Recommendation: accept this as a known residual with documented bounds, not a blocker.
Rationale:
- Worker kills are rare on Cloudflare Workers (the platform is designed to avoid them;
waitUntilgives 30 seconds for background work). - The overshoot is bounded: one turn’s cost. For modest caps ($5–$50/month) and typical turn costs ($0.01–$0.10), the overshoot is 0.2–2% of the cap.
- A 10% safety buffer on the cap (enforce at 90% of stated cap) eliminates the practical risk entirely without requiring infra changes.
- The right long-term fix is a provider-side webhook or usage API (Anthropic/OpenRouter reports actual charges, not what we recorded) — that is a separate workstream.
Design note: document the residual in the enforcement comment so the next engineer does not misread a missing event as a ledger bug.
Schema change (shipped)
alter table public.houses add column spend_cap_usd numeric(12,6);-- null = uncapped (legacy rows created before the default cap)-- positive value = one-time/lifetime cap in USDcreateHouse stamps DEFAULT_HOUSE_SPEND_CAP_USD (5, in packages/core/houses.ts) on every new house.

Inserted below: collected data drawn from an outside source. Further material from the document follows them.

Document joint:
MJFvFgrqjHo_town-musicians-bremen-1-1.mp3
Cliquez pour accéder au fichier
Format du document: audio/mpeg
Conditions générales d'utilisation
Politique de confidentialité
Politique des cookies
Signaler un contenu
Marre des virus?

The cap does not renew; bump it manually during alpha.
Plus the RPC budget_check(p_house_id text) returns numeric from Decision 3 —
no p_window_start in v1 (lifetime cap). It must be SECURITY DEFINER (see the
gotcha note at the top). Both live in migrations 20260611140000 (column + RPC)
and 20260611150000 (definer fix).
Summary of recommendations
| Decision | Recommendation |
|---|---|
| Policy model | One-time/lifetime cap (v1), nullable spend_cap_usd column on houses; monthly is a later add-on |
| Cap scope | arbe-funded only (key_source = 'worker'); BYOK uncapped — decided OQ-1 |
| Reset window | None in v1 (lifetime cap) — OQ-2 dissolved |
| Enforcement seam | Pre-dispatch gate, after resolveScopeContext, before bot loop |
| Check method | Live aggregate RPC; no cached counter yet |
| Failure UX | signal.dispatch.skipped { reason: 'budget_exceeded' } + UI surface |
| Hang residual | Accept as known; add 10% safety buffer on cap if needed |
Open questions for the human
OQ-1 — Cap scope: DECIDED. v1 caps key_source = 'worker' (arbe-subsidised) spend only; BYOK is the house’s own bill and stays uncapped. A future opt-in BYOK cap is anticipated via a cap_scope field — see Decision 1.
OQ-2 — Reset anchor: DISSOLVED. v1 uses a one-time/lifetime cap, so there is no reset window to anchor. The calendar-vs-rolling question only returns if monthly budgets are added later.